- The war on ISIS, dubbed Operation Inherent Resolve, started December 27, 2014
- The vast majority of the combat has been by airstrike or drones, limiting combat casualties
- Thirty-one troops have died since the operation began – 11 were suicides, eight were combat fatalities
Suicide, not combat, is the leading cause of death of soldiers deployed to the Middle East to fight ISIS.
Of the 31 troops who have died since December 27, 2014 when the campaign began, 11 were suicides, reports USA Today. Eight died in combat.
The other deaths were a result of accidents, illness or injury and, one case is being investigated.
Combat fatalities as a result of direct contact with ISIS have been limited, according to the outlet, thanks to airstrikes and drones that have killed 50,000 ISIS fighters.

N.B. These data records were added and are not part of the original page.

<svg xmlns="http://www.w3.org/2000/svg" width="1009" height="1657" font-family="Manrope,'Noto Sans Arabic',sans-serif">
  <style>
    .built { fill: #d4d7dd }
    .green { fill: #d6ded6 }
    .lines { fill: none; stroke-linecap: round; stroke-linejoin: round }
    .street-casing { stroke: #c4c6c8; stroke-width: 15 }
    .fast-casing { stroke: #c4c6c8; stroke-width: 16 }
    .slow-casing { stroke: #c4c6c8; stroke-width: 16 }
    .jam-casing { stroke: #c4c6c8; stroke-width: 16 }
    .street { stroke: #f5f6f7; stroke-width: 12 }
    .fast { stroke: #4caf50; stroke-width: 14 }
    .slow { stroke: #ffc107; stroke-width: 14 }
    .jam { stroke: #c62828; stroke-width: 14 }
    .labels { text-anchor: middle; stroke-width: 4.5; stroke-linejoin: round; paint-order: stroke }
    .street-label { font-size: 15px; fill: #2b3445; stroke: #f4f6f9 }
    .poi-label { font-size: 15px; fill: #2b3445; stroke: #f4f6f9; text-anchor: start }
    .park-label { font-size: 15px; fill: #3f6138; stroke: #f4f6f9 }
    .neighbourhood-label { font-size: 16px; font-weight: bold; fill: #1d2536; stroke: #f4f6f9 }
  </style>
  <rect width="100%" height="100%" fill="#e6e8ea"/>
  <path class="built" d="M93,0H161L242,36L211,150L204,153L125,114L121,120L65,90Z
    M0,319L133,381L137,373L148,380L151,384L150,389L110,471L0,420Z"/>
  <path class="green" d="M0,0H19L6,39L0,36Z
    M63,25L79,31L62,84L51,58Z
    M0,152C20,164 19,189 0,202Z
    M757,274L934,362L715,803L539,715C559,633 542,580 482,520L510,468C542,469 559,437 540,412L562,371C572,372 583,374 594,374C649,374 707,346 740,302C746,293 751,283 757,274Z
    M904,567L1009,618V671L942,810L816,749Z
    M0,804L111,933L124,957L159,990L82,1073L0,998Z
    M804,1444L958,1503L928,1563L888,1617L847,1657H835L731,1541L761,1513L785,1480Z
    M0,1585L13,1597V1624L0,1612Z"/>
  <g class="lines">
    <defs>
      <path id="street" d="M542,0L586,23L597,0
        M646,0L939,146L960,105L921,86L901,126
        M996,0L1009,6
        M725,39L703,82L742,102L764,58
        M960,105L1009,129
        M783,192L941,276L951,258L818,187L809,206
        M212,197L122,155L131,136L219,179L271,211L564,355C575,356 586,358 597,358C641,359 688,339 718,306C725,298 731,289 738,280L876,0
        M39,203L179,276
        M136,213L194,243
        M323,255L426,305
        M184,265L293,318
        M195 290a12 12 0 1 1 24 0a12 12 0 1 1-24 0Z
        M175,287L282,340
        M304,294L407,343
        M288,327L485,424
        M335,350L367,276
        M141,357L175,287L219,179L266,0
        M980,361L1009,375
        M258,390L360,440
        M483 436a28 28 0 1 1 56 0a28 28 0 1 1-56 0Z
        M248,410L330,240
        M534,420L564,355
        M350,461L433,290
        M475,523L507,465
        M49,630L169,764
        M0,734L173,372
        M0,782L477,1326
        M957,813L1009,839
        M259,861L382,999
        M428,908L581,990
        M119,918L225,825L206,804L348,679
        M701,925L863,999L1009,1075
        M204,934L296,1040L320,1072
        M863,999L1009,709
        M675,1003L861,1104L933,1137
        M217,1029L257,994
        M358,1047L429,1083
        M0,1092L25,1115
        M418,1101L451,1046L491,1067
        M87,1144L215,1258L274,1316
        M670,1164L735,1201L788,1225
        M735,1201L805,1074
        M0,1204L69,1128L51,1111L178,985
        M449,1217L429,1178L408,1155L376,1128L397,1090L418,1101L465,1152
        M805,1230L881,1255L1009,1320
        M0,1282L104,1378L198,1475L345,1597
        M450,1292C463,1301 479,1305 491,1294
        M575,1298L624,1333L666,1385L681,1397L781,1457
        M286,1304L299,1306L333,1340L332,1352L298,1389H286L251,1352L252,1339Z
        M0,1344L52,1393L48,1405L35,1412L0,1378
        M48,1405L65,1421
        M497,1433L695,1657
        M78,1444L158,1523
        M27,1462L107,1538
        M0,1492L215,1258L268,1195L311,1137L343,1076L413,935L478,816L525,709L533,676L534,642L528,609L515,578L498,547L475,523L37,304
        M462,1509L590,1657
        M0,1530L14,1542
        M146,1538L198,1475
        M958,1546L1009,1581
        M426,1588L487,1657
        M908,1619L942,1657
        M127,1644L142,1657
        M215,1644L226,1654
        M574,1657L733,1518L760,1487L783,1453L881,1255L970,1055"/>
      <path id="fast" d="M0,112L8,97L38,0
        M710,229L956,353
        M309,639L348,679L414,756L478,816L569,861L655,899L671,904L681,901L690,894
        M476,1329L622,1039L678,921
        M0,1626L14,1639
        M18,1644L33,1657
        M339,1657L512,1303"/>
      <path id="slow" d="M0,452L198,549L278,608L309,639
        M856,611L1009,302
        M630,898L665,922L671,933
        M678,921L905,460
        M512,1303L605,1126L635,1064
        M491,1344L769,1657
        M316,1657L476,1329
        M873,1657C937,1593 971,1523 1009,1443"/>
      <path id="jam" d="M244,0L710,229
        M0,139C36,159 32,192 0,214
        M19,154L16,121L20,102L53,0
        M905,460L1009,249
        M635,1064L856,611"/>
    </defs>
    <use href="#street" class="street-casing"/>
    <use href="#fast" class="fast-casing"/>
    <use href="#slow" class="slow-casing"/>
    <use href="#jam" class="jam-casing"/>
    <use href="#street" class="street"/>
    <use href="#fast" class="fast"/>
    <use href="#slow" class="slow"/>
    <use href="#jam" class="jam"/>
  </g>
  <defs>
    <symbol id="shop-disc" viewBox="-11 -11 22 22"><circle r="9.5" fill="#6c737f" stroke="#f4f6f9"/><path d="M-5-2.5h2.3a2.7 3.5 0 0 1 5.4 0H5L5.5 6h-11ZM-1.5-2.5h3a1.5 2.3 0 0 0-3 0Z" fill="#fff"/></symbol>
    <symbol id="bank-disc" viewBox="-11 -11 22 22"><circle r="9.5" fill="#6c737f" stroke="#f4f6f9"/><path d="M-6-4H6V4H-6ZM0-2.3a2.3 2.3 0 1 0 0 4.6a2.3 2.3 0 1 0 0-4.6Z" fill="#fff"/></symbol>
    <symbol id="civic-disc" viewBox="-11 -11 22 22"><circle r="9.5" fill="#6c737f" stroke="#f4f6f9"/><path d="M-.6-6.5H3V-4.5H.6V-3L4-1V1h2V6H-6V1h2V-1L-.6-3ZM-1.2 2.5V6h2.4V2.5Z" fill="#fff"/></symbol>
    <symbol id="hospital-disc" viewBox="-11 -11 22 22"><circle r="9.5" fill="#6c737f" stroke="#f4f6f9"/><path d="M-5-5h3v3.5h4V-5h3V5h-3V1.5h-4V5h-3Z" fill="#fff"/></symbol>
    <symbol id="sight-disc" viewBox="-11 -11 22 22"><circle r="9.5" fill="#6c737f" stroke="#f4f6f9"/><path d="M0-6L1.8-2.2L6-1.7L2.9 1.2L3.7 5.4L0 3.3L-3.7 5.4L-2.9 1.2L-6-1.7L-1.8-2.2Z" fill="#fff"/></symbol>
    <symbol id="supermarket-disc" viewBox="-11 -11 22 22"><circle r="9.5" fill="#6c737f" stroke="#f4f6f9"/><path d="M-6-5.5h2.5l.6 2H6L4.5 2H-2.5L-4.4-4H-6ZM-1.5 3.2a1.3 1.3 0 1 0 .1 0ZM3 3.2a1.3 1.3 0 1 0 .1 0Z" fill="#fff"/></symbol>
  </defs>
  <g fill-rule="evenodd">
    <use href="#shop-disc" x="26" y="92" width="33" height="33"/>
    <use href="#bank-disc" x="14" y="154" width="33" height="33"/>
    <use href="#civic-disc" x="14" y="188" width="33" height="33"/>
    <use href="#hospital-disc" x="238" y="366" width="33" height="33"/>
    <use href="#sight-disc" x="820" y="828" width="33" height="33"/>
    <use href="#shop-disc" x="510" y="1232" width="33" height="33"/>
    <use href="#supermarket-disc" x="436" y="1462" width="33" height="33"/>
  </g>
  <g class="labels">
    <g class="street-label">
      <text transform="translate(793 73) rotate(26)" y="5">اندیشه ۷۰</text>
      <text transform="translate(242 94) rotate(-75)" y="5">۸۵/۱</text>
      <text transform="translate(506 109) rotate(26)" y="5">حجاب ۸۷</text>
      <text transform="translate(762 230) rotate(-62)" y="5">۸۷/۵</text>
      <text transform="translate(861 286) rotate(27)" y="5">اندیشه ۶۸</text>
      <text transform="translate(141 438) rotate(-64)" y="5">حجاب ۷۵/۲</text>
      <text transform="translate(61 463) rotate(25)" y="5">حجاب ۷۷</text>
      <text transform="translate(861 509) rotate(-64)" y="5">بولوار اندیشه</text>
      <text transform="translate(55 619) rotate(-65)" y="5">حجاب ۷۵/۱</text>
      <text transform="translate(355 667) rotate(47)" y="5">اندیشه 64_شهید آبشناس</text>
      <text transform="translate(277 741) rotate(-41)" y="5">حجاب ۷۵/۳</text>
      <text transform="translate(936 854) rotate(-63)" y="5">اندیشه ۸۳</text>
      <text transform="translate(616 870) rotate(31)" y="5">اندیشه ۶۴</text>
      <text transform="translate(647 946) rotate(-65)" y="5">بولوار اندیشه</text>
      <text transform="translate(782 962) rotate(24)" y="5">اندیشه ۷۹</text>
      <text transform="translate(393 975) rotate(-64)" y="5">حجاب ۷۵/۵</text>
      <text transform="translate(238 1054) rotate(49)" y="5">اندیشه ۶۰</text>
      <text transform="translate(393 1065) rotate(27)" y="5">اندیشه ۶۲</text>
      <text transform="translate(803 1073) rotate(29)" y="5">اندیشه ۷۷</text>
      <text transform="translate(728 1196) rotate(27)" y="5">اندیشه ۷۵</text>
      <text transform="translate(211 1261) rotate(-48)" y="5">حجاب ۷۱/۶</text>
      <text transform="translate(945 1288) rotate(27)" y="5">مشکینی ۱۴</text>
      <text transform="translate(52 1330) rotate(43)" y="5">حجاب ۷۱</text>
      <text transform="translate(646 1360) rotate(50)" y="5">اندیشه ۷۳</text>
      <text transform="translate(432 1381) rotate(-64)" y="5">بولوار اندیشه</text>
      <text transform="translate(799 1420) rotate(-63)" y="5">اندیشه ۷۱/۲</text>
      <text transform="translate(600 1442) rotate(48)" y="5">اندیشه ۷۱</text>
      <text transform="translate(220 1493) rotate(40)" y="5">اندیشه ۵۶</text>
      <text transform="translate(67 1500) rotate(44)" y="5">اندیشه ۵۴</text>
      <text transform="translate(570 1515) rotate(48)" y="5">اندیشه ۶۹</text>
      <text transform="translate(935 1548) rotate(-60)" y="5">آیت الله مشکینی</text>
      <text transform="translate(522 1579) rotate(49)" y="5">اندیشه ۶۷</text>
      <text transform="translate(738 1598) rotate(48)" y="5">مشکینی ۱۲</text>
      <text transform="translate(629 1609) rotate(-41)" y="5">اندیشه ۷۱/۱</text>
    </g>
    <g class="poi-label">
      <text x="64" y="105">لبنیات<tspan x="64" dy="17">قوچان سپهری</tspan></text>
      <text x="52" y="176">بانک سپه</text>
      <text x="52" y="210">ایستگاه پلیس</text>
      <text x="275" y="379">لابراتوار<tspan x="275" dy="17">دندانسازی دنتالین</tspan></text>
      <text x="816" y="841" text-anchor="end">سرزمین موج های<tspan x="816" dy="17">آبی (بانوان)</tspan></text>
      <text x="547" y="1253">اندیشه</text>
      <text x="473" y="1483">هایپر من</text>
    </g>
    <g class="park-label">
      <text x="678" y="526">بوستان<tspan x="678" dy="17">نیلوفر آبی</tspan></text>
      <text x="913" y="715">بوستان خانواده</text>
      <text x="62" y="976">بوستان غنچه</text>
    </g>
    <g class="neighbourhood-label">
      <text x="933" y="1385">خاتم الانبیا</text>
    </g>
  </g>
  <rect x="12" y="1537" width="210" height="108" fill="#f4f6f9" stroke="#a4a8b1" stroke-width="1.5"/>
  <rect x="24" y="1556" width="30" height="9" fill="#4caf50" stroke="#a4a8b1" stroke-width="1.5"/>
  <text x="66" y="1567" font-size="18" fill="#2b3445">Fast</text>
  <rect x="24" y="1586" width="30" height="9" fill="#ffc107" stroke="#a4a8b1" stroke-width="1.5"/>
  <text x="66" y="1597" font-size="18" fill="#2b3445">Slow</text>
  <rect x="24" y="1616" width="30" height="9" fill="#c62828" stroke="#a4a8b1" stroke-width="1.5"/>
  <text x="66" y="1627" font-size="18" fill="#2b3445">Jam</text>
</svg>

Suicide outstrips US troop combat casualties in the war on ISIS
There were eight US troop combat deaths since December 2014 in Operation Inherent Freedom compared to 11 suicides
In fact, the largest loss of life in the military operation thus far was when three Special Forces soldiers were shot by a guard as they tried to enter an air base.
Operation Inherent Resolve includes casualties that occurred in Bahrain, Cyprus, Egypt, Iraq, Israel, Jordan, Kuwait, Lebanon, Qatar, Saudi Arabia, Syria, Turkey, United Arab Emirates, the Mediterranean Sea east of 25° Longitude, the Persian Gulf, and the Red Sea, according to the Department of Defense.
The numbers do not include other operations in the Middle East, such as Operation Iraqi Freedom or Operation Enduring Freedom, both of which saw far higher combat fatalities that also outstripped suicides by a significant margin, according to the Department of Defense.
As for why suicide would be more common than combat fatalities in the war on ISIS, one expert says it can’t be easily explained.
Suicides by troops fighting ISIS outnumber combat casualties because of airstrikes and drones
‘I don’t think there’s one single cause for it,’ Rajeev Ramchand, a senior behavioral scientist at the Rand Corp. who has studied military suicide told the outlet. ‘There are a multitude of factors.’
Ramchand says factors could include mental illnesses that enlistees had before enrollment, post-traumatic stress, and multiple combat deployments as the military has been at war for 16 years.
‘I don’t think there’s one single cause for it’ said an expert on suicide in the military
However, there is an upward trend toward suicide in the US in general, and that could be reflected in the military population, said Ramchand.
‘Maybe there’s a universal stress on everyone in the military that affects them in profound ways,’ he said.
Between 2011 and 2010, the rate of suicide in the military doubled, said Ramchand, with a spike around 2005 when Iraq and Afghanistan casualties soared and the Army was doing most of the fighting.
The Army has the highest percentage of suicides, with 28 percent of the 269 suicides of active duty troops in 2014 being soldiers.
As a whole, the rate of suicides of military in 2014 is about equal to the general population, 20 per 100,000 troops in 2014.
‘This really is an illness. It’s not because you’re weak,’ said retired general Peter Chiarelli, who made suicide a top issue when he was Army voice chief of staff. He noted that depression and anxiety change brain chemistry.